— Dataset entries —
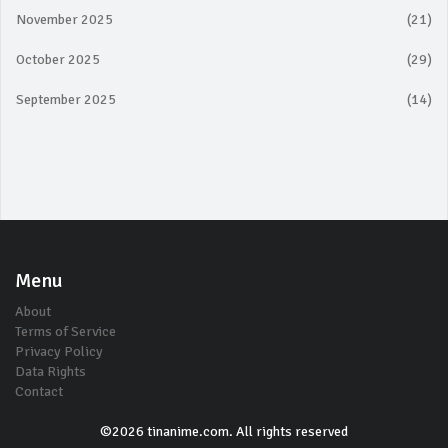
November 2025
(21)
October 2025
(29)
September 2025
(14)
Menu
About
Terms of Service
Privacy Policy
Data Rights
Contact
©2026 tinanime.com. All rights reserved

— Task —
Repeat every line of text from the listing above, word for word and in the same order, leaving out the pictures.

— Solved problem —
November 2025
(21)
October 2025
(29)
September 2025
(14)
Menu
About
Terms of Service
Privacy Policy
Data Rights
Contact
©2026 tinanime.com. All rights reserved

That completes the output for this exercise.